Megan, a UWP is a 3-leg title. Your dog has to pull 8x body weight on wheels, 10x on rails, and 3x on snow I believe. You can do any combination, all wheels, all rails, one snow and two wheels, etc.

Indigo, thank you kindly. *blush* The first so many pounds were an accident. But after that I was doing everything I could to help it along. My goal is only 38 pounds away. 

Missy, I've started hinting about going to Nationals to the folks here. I would keep my fingers crossed for the rest of the year, but that would make it tough to work dogs. LOL! Here's hoping!

Everyone else, thank you so much!


----------



## 9361 (Jun 25, 2009)

bahamutt99 said:


> Megan, a UWP is a 3-leg title. Your dog has to pull 8x body weight on wheels, 10x on rails, and 3x on snow I believe. You can do any combination, all wheels, all rails, one snow and two wheels, etc.
> 
> Indigo, thank you kindly. *blush* The first so many pounds were an accident. But after that I was doing everything I could to help it along. My goal is only 38 pounds away.
> 
> ...


That is cool, I wasn't sure how titles worked. I thought they were based on wins. But that's cool.

It would be awesome if you could make it to Nationals. Can you picture me there with a baby on the hip? LOL


----------



## bahamutt99 (May 14, 2008)

I think the baby would be peeved at all the barking. LOL! As for the titles, there are other titles after the UWP which are on a points system where you achieve points based on the percentage that your dog pulls. Like to get the UWPCH, you have to get 100 points. 5 points for 15x body weight on wheels, etc.


----------



## 9361 (Jun 25, 2009)

bahamutt99 said:


> I think the baby would be peeved at all the barking. LOL! As for the titles, there are other titles after the UWP which are on a points system where you achieve points based on the percentage that your dog pulls. Like to get the UWPCH, you have to get 100 points. 5 points for 15x body weight on wheels, etc.

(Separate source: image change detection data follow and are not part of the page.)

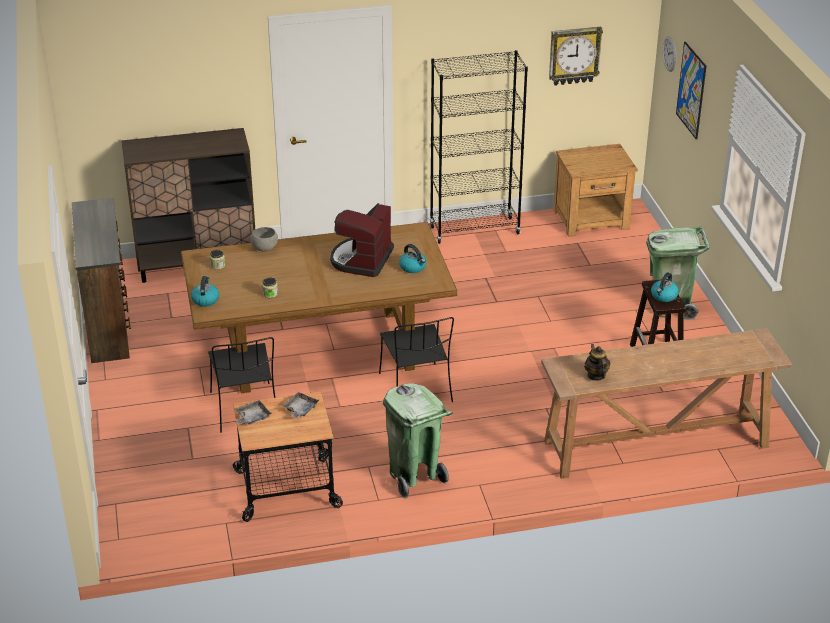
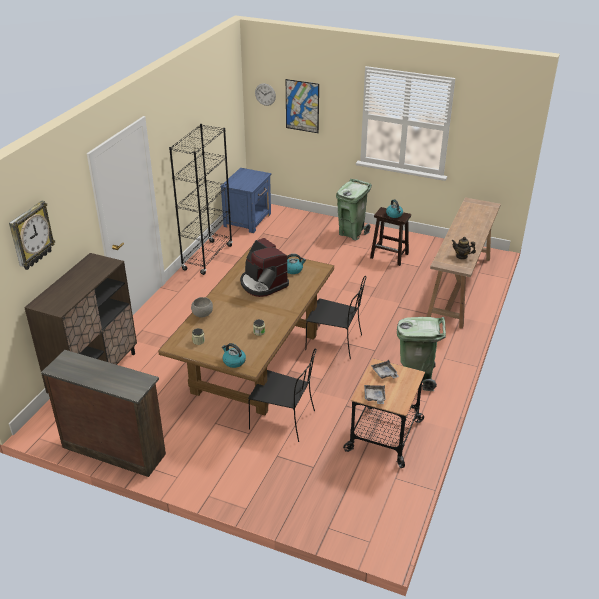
camera: 55 degrees left, 0 degrees up
wall clock [549,27,603,86] -> wall clock moved to [9,201,55,270]
brown nightstand [554,144,638,237] -> blue nightstand [220,168,272,233]

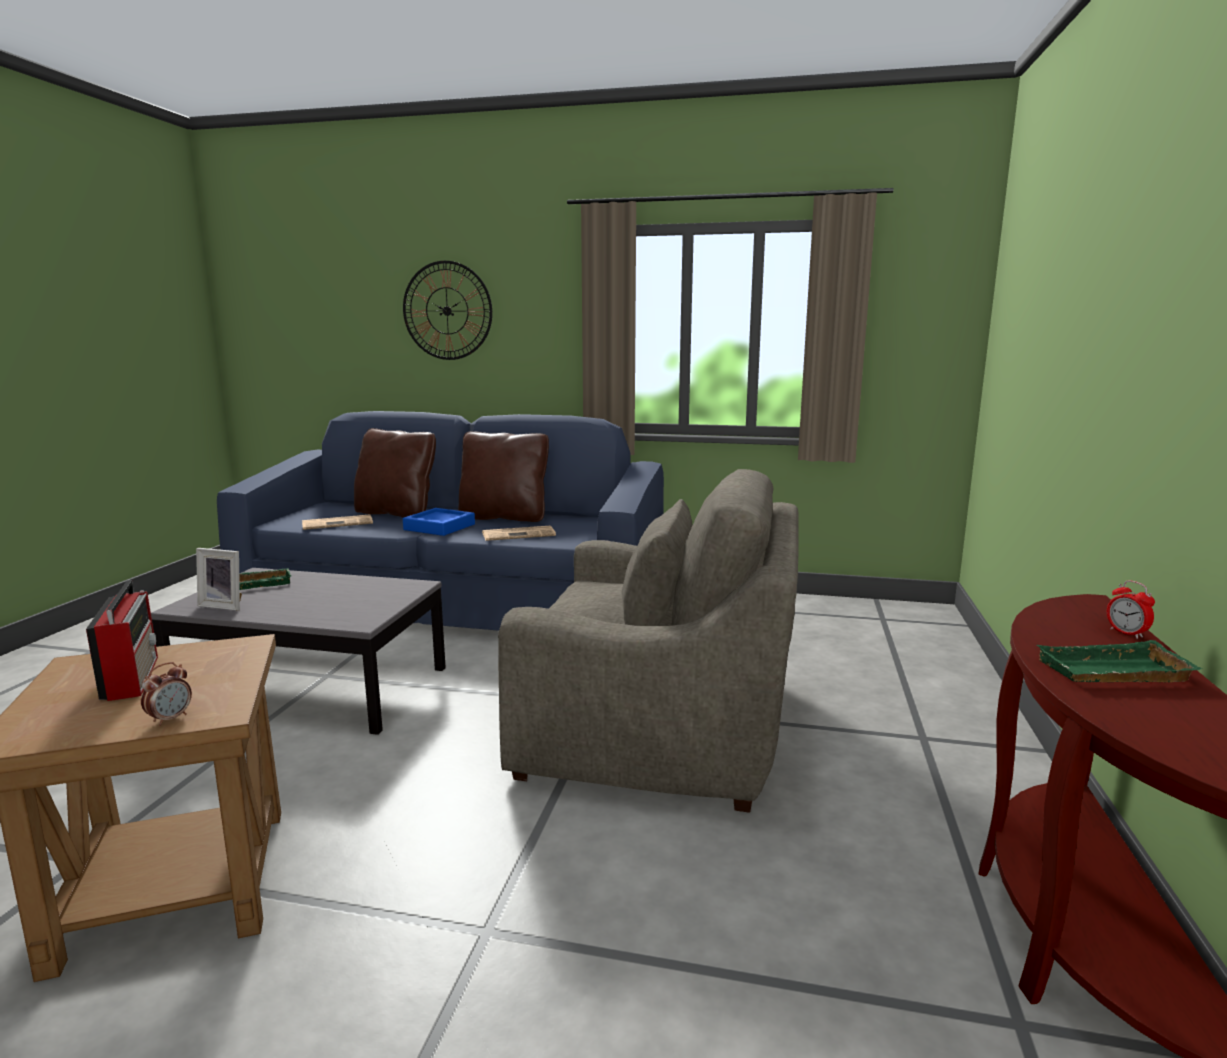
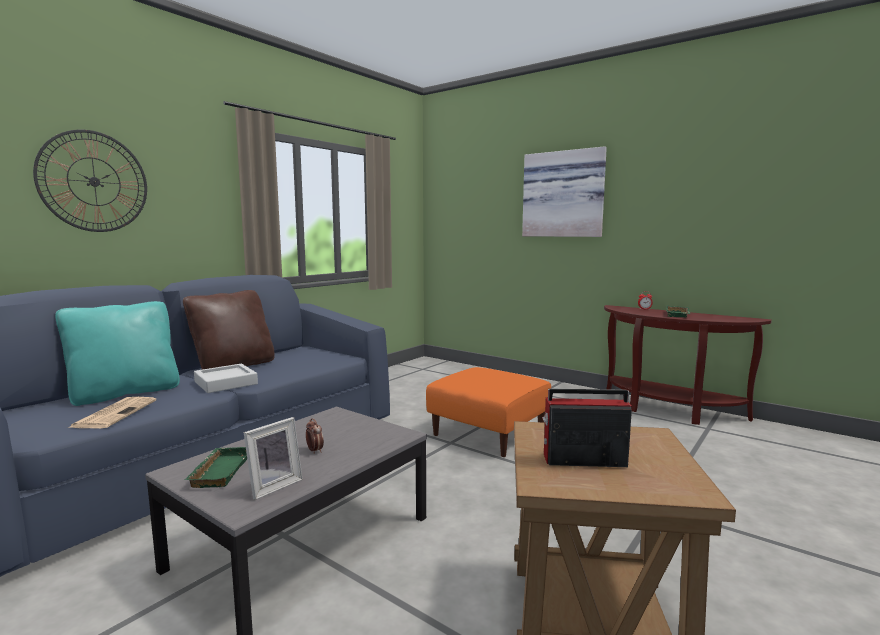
camera: 65 degrees left, 5 degrees down
alarm clock [141,662,192,726] -> alarm clock moved to [306,418,324,454]
brown pillow [354,428,436,518] -> turquoise pillow [55,301,180,406]
blue tray [403,508,475,536] -> grey tray [194,364,258,393]
newspaper [482,526,556,541] -> none
grey armchair [498,469,799,813] -> orange ottoman [426,367,551,457]
none -> picture [522,146,607,237]

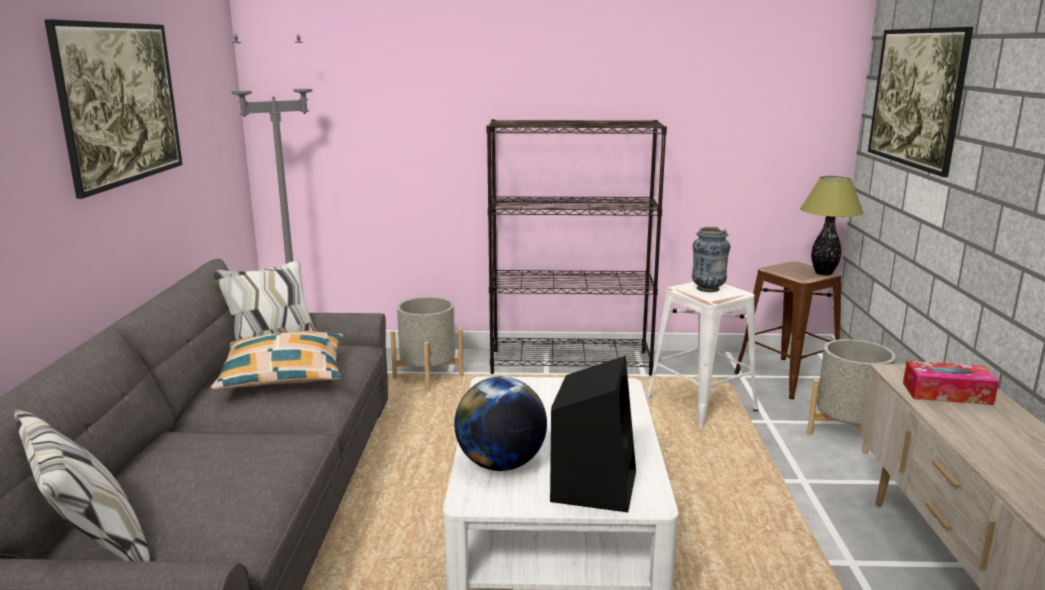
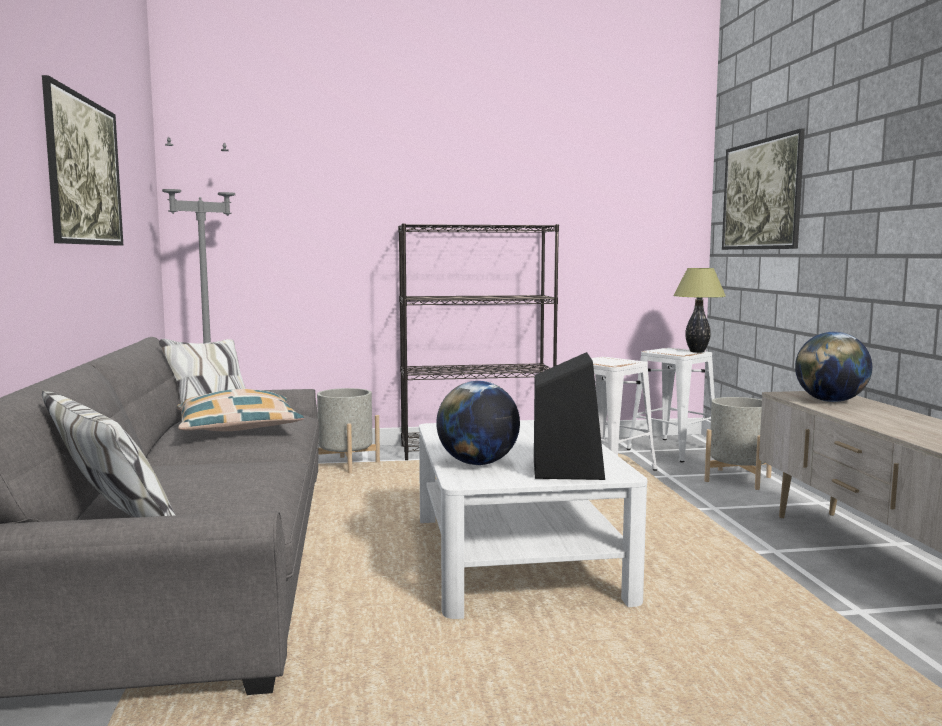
camera: 10 degrees left, 10 degrees down
vase [692,227,730,292] -> none
brown stool [734,262,842,399] -> white stool [626,348,715,462]
tissue box [903,361,999,405] -> globe [795,332,872,402]

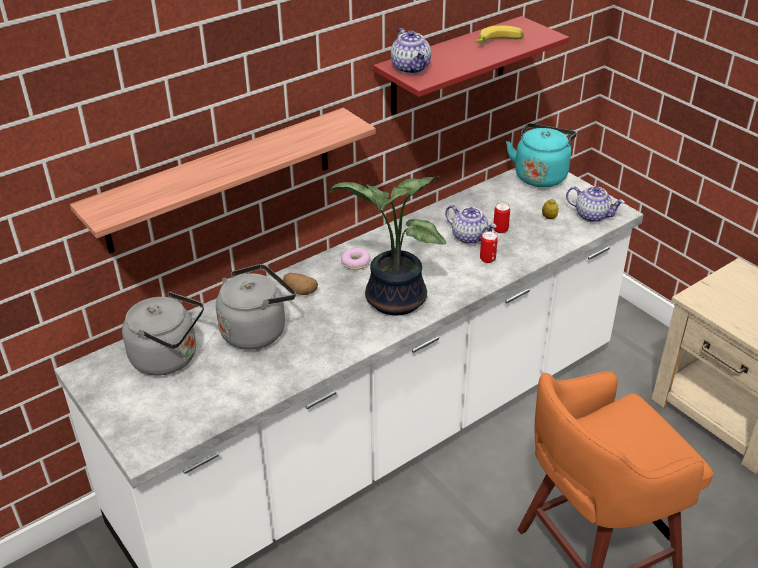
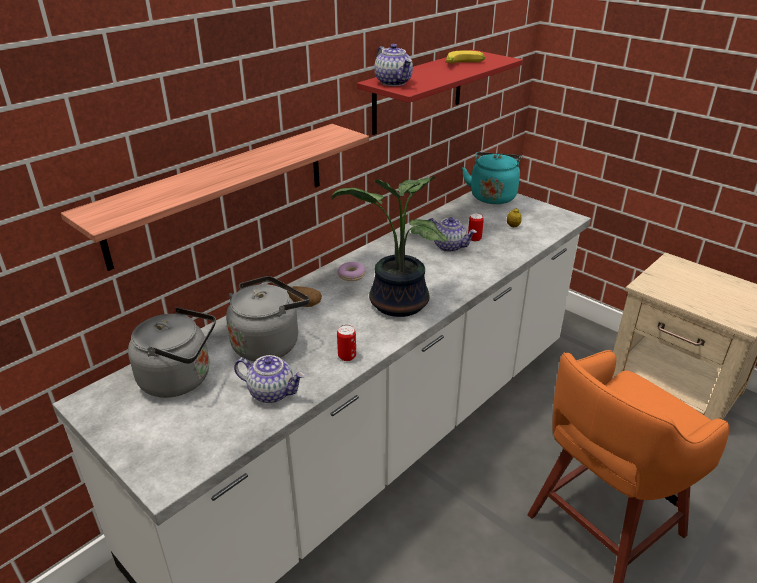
camera: 10 degrees left, 5 degrees down
can [480,231,498,263] -> can moved to [337,325,356,361]
teapot [566,186,625,222] -> teapot moved to [234,355,305,403]

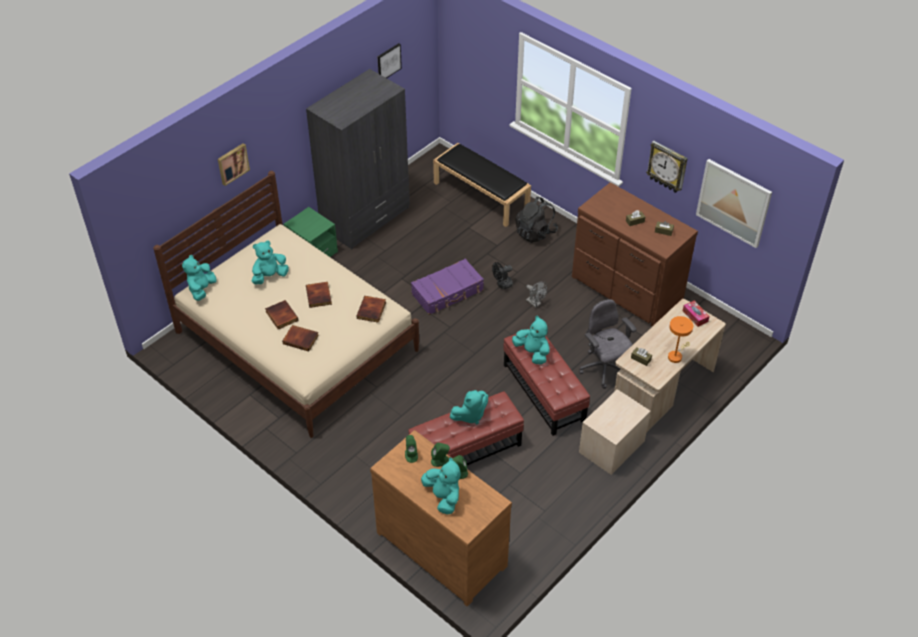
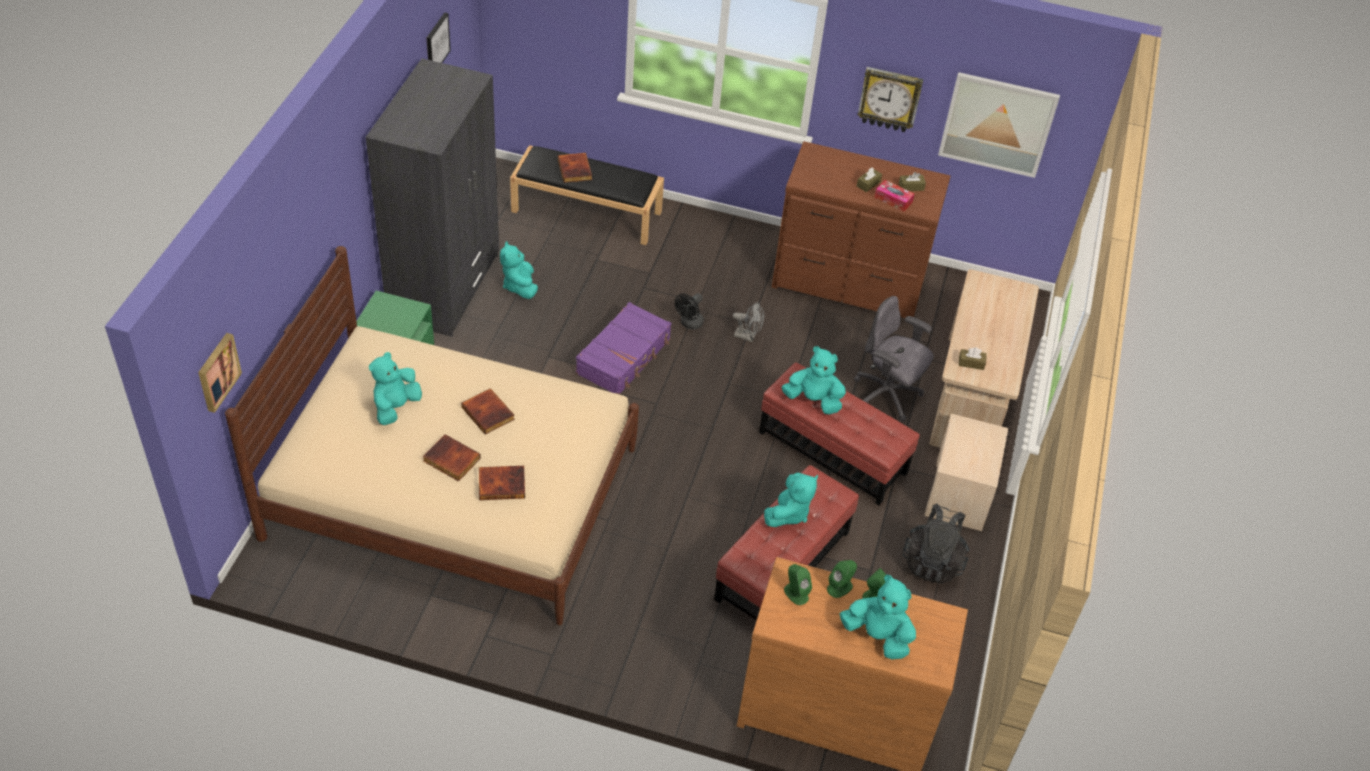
camera: 30 degrees left, 0 degrees up
turquoise plush toy [182,255,217,301] -> turquoise plush toy moved to [500,241,538,299]
picture [218,143,250,186] -> picture moved to [198,333,242,413]
book [357,296,386,323] -> book moved to [558,153,592,183]
black backpack [515,197,558,243] -> black backpack moved to [903,504,970,584]
orange table lamp [668,316,693,363] -> none
tissue box [683,301,710,327] -> tissue box moved to [874,180,914,212]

haha We'll see how calm the baby is before subjecting him to anything too crazy.. lol

Thanks for the info on the titles. I've always wondered about them. Is there any websites about it?


----------



## bahamutt99 (May 14, 2008)

You can find info on the UKC site about their titles. Its under the section "rules." Have to dig a little bit, but its there.


----------